Le Lorientais s'est de nouveau illustré quelques mois plus tard. Versés dans le Groupe C de la CAN 2013 aux côtés de la Zambie, tenante du titre, du Nigeria et de l'Éthiopie, les Étalons n'étaient pas favoris. Dès sa première sortie, Traoré a confirmé inscrit le but de l'égalisation (1:1) face au Nigeria. Sur leur lancée, les Burkinabés ont ensuite battu l'Éthiopie 4:0 grâce à un doublé de l'ancien Auxerrois. Malheureusement, Traoré a dû quitter ses partenaires sur blessure. Les hommes de Put ont ensuite arraché à la Zambie un point, synonyme d'élimination pour les champions d'Afrique en titre. "Dès notre arrivée en Afrique du Sud, j'ai dit à mes joueurs qu'ils devaient croire en eux. Je savais qu'avec un peu de confiance, ils pourraient aller très loin", assure le technicien belge.  

Fierté et maturité
À la surprise générale, le Burkina Faso était donc toujours présent en quarts de finale. Cette fois, les Étalons ont dû attendre la prolongation pour venir à bout du Togo sur la plus petite des marges. Mais les partenaires de Jonathan Pitroipa ont livré leur meilleure performance en demi-finale, en éliminant le Ghana aux tirs au but.    

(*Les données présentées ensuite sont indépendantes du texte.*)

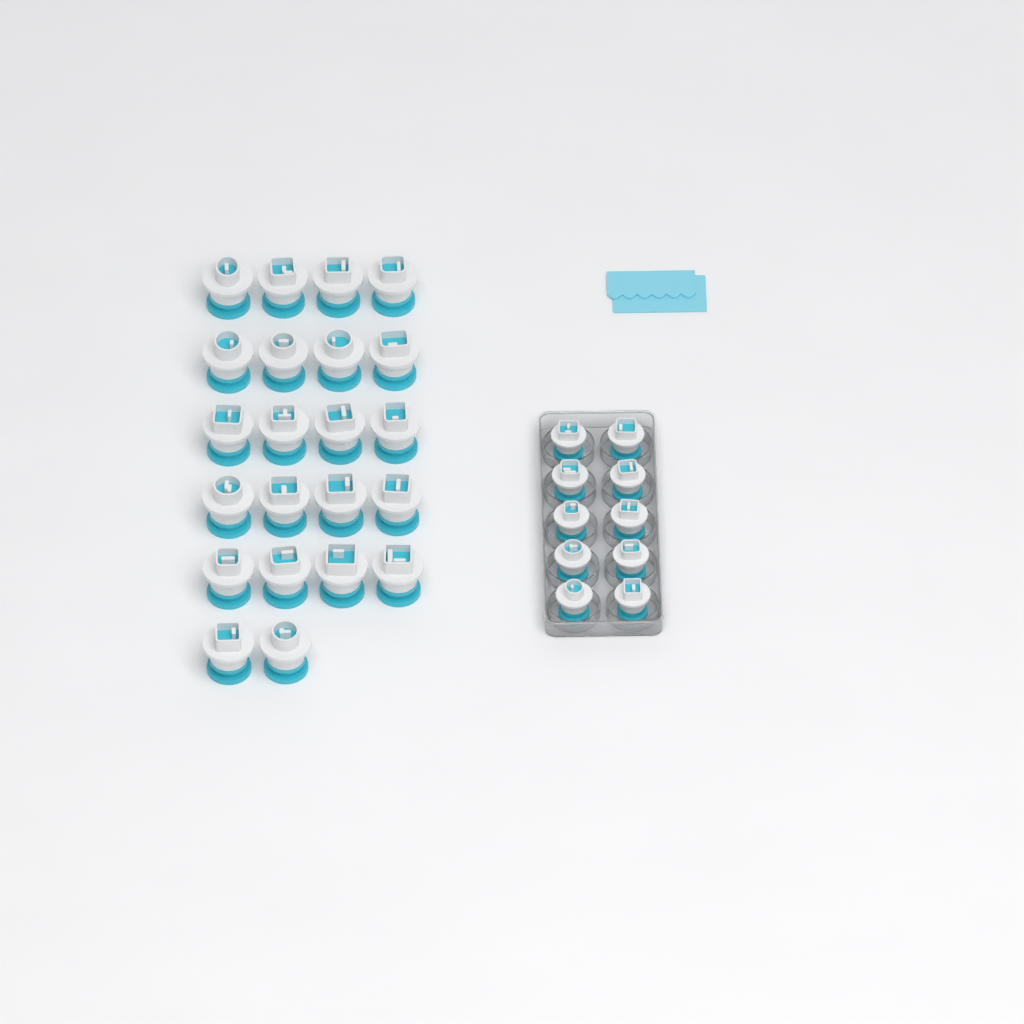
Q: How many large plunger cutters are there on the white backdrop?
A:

En finale, le Burkina Faso a parfois manqué de l'inspiration qui lui avait permis de surmonter tous les obstacles sur sa route. Paul Put a préféré mettre la courte défaite (1:0) concédée face au Nigeria sur le compte de la fatigue et des circonstances. "Nous avons un peu trop respecté le Nigeria en première période. Après le repos, nous avons pris l'initiative", estime-t-il. "Peut-être étions-nous un peu usés, après deux prolongations successives mais je ne veux pas avoir l'air de chercher des excuses."  

Quoi qu'il en soit, cette aventure exceptionnelle a permis au Burkina Faso de s'emparer de la neuvième place du classement africain, devant quelques grosses cylindrées comme l'Afrique du Sud, l'Égypte, le Maroc et le Cameroun. "Nous avons fait du bon travail. Le pays peut être fier de ses joueurs. Nous avons démontré une grande maturité mais nous possédons encore une belle marge de progression", rappelle le sélectionneur.
 
Le Burkina Faso est encore loin du meilleur classement de son histoire, une 37ème place occupée en 2010 et 2011. Toutefois, les joueurs semblent avoir retrouvé le goût de la victoire. Élu meilleur joueur du tournoi, Jonathan Pitroipa ne fait plus mystère de ses ambitions : "Nous avons des regrets mais notre présence en finale est de bon augure pour la suite. Nous savons que nous pouvons faire encore mieux".